Before we continue, this mod is not something we condone. Aside from voiding your new MacBook Air’s warranty, adding thermal pads that direct the M2’s heat to the bottom of the laptop can have all sorts of unintended consequences, including but not limited to “getting your lap really hot.” make”. You also risk accidental damage to the M2 or other components. Seriously, please don’t mod your new MacBook Air just because a YouTuber did it (or at least give other people more time to discover all the unintended side effects so you don’t have to).
However, this is part of an unfortunate pattern for the MacBook Air – the Intel MacBook Air 2020 was also able to perform better than it delivered, and the culprit was also the cooling system.
In a true “do what I say, not what I do” situation, I modified my 2020 Intel MacBook Air so I can speak with greater authority about its cooling issues.
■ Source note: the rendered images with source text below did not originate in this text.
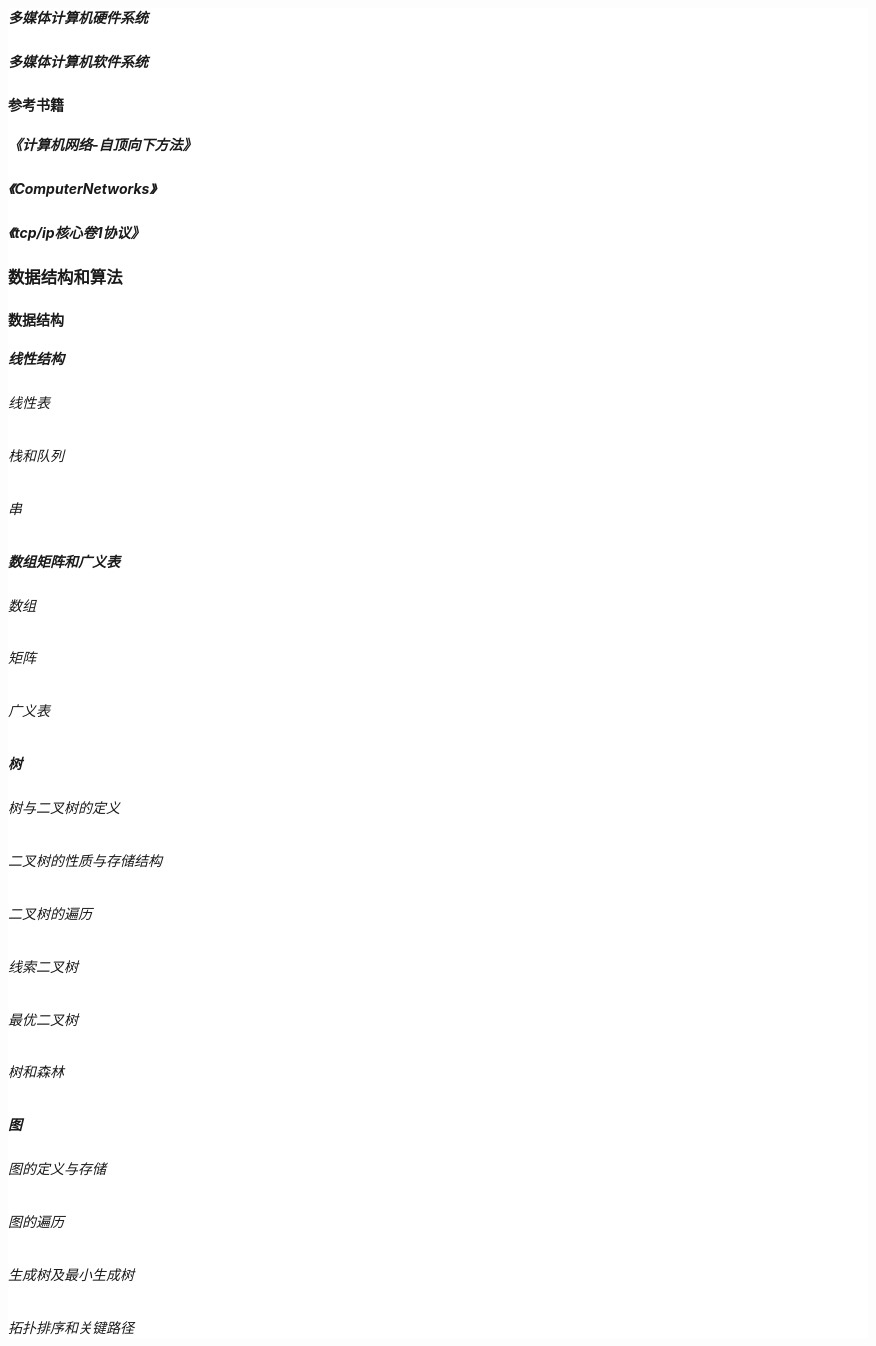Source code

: ##### 多媒体计算机硬件系统

##### 多媒体计算机软件系统

#### 参考书籍

##### 《计算机网络-自顶向下方法》

##### 《ComputerNetworks》

##### 《tcp/ip核心卷1协议》

### 数据结构和算法

#### 数据结构

##### 线性结构

###### 线性表

###### 栈和队列

###### 串

##### 数组矩阵和广义表

###### 数组

###### 矩阵

###### 广义表

##### 树

###### 树与二叉树的定义

###### 二叉树的性质与存储结构

###### 二叉树的遍历

###### 线索二叉树

###### 最优二叉树

###### 树和森林

##### 图

###### 图的定义与存储

###### 图的遍历

###### 生成树及最小生成树

###### 拓扑排序和关键路径
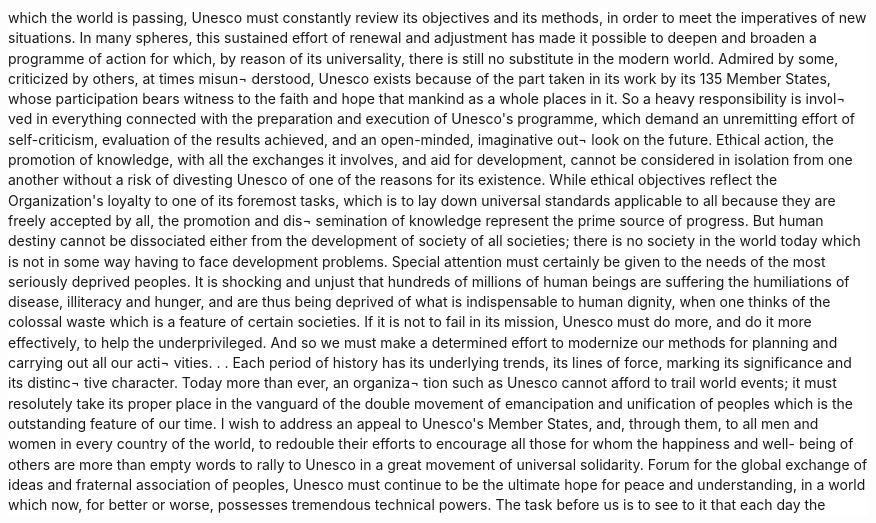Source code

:which the world is passing, Unesco must constantly
review its objectives and its methods, in order to meet
the imperatives of new situations. In many spheres, this
sustained effort of renewal and adjustment has made it
possible to deepen and broaden a programme of action
for which, by reason of its universality, there is still no
substitute in the modern world.
Admired by some, criticized by others, at times misun¬
derstood, Unesco exists because of the part taken in
its work by its 135 Member States, whose participation
bears witness to the faith and hope that mankind as a
whole places in it. So a heavy responsibility is invol¬
ved in everything connected with the preparation and
execution of Unesco's programme, which demand an
unremitting effort of self-criticism, evaluation of the
results achieved, and an open-minded, imaginative out¬
look on the future.
Ethical action, the promotion of knowledge, with all
the exchanges it involves, and aid for development,
cannot be considered in isolation from one another
without a risk of divesting Unesco of one of the reasons
for its existence.
While ethical objectives reflect the Organization's
loyalty to one of its foremost tasks, which is to lay
down universal standards applicable to all because
they are freely accepted by all, the promotion and dis¬
semination of knowledge represent the prime source of
progress.
But human destiny cannot be dissociated either from
the development of society of all societies; there
is no society in the world today which is not in some
way having to face development problems. Special
attention must certainly be given to the needs of the
most seriously deprived peoples.
It is shocking and unjust that hundreds of millions
of human beings are suffering the humiliations of disease,
illiteracy and hunger, and are thus being deprived of
what is indispensable to human dignity, when one thinks
of the colossal waste which is a feature of certain
societies.
If it is not to fail in its mission, Unesco must do more,
and do it more effectively, to help the underprivileged.
And so we must make a determined effort to modernize
our methods for planning and carrying out all our acti¬
vities. . .
Each period of history has its underlying trends, its
lines of force, marking its significance and its distinc¬
tive character. Today more than ever, an organiza¬
tion such as Unesco cannot afford to trail world events;
it must resolutely take its proper place in the vanguard
of the double movement of emancipation and unification
of peoples which is the outstanding feature of our time.
I wish to address an appeal to Unesco's Member
States, and, through them, to all men and women in
every country of the world, to redouble their efforts to
encourage all those for whom the happiness and well-
being of others are more than empty words to rally
to Unesco in a great movement of universal solidarity.
Forum for the global exchange of ideas and fraternal
association of peoples, Unesco must continue to be the
ultimate hope for peace and understanding, in a world
which now, for better or worse, possesses tremendous
technical powers.
The task before us is to see to it that each day the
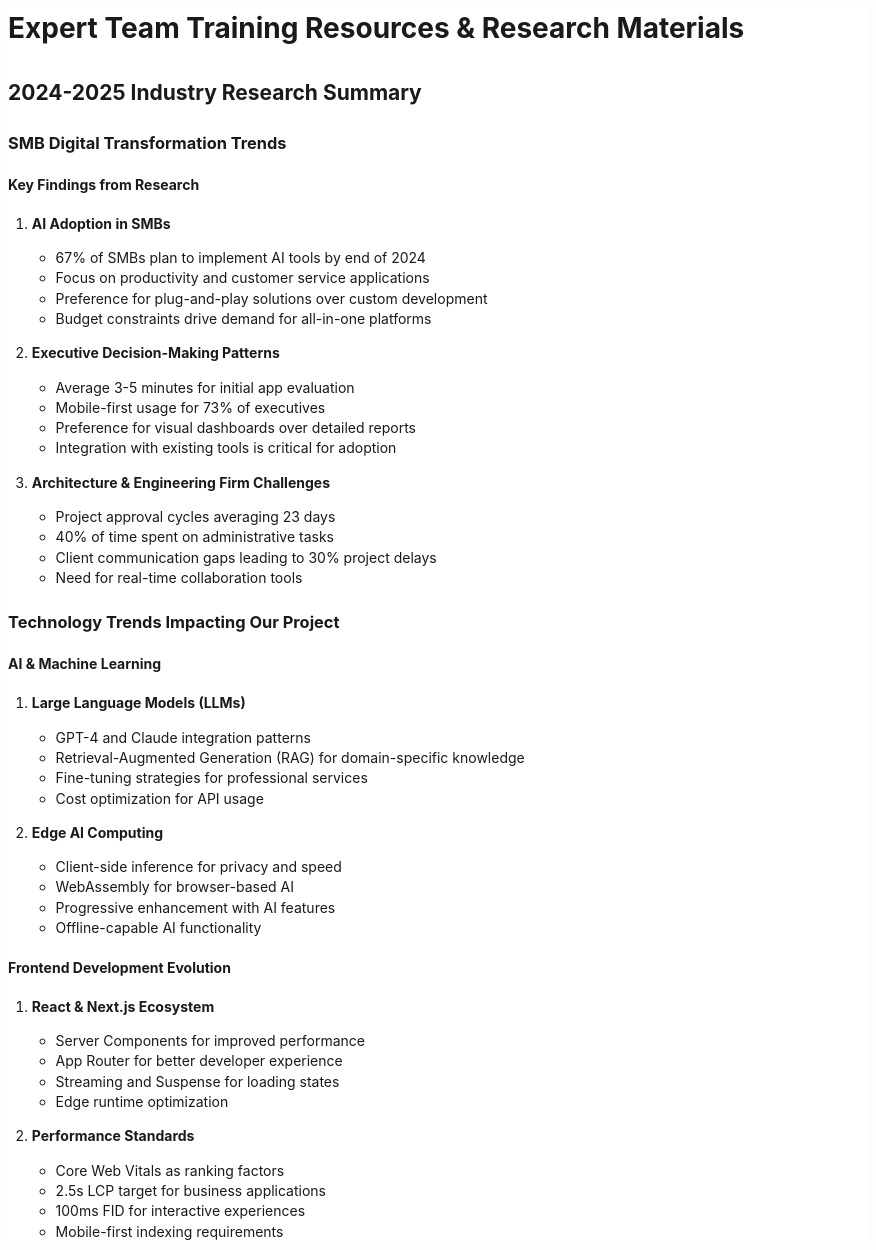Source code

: # Expert Team Training Resources & Research Materials

## 2024-2025 Industry Research Summary

### SMB Digital Transformation Trends

#### Key Findings from Research
1. **AI Adoption in SMBs**
   - 67% of SMBs plan to implement AI tools by end of 2024
   - Focus on productivity and customer service applications
   - Preference for plug-and-play solutions over custom development
   - Budget constraints drive demand for all-in-one platforms

2. **Executive Decision-Making Patterns**
   - Average 3-5 minutes for initial app evaluation
   - Mobile-first usage for 73% of executives
   - Preference for visual dashboards over detailed reports
   - Integration with existing tools is critical for adoption

3. **Architecture & Engineering Firm Challenges**
   - Project approval cycles averaging 23 days
   - 40% of time spent on administrative tasks
   - Client communication gaps leading to 30% project delays
   - Need for real-time collaboration tools

### Technology Trends Impacting Our Project

#### AI & Machine Learning
1. **Large Language Models (LLMs)**
   - GPT-4 and Claude integration patterns
   - Retrieval-Augmented Generation (RAG) for domain-specific knowledge
   - Fine-tuning strategies for professional services
   - Cost optimization for API usage

2. **Edge AI Computing**
   - Client-side inference for privacy and speed
   - WebAssembly for browser-based AI
   - Progressive enhancement with AI features
   - Offline-capable AI functionality

#### Frontend Development Evolution
1. **React & Next.js Ecosystem**
   - Server Components for improved performance
   - App Router for better developer experience
   - Streaming and Suspense for loading states
   - Edge runtime optimization

2. **Performance Standards**
   - Core Web Vitals as ranking factors
   - 2.5s LCP target for business applications
   - 100ms FID for interactive experiences
   - Mobile-first indexing requirements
The problem wasn’t that Apple didn’t include a heatsink and fan, it was that the heatsink was poorly positioned – there was too much clearance between the bottom of the heatsink and the top of the processor, which Apple had to use a larger dab of thermal paste to to close this gap. But where a slim A layer of thermal paste can fill tiny gaps and also improve conductivity and heat transfer a lot of Thermal paste results in much less efficient heat transfer. Oops! Possible solutions to the problem include using thin copper shims to bridge the gap between the CPU and the heatsink, and installing a thermal pad on the Air’s heatsink to improve conductivity.
Even though the causes of the thermal issues in these two MacBook Airs are different, both issues are certainly there feeling avoidable. Maybe Apple is trying to save some money or make the MacBook Air just a tiny bit lighter. Perhaps the company thinks that most people won’t really notice the drop in performance most of the time (which is probably true). Perhaps the company doesn’t think most people will use their MacBook Air for sustained workloads that push the processor to its thermal limits (although given the company’s renewed interest in gaming in macOS Ventura and the MacBook Air, that would be an odd assumption position as Apple’s most popular laptop).
Whatever Apple argues, running the M2 at higher temperatures for many years could eventually become a reliability issue — the hotter computer components run, the faster they wear out. This is also the MacBook Air design that we’ll likely live with for the next three to five years as it sets a precedent. Apple should cool down Everyone of these systems for the benefit of the hardware and the people who use them.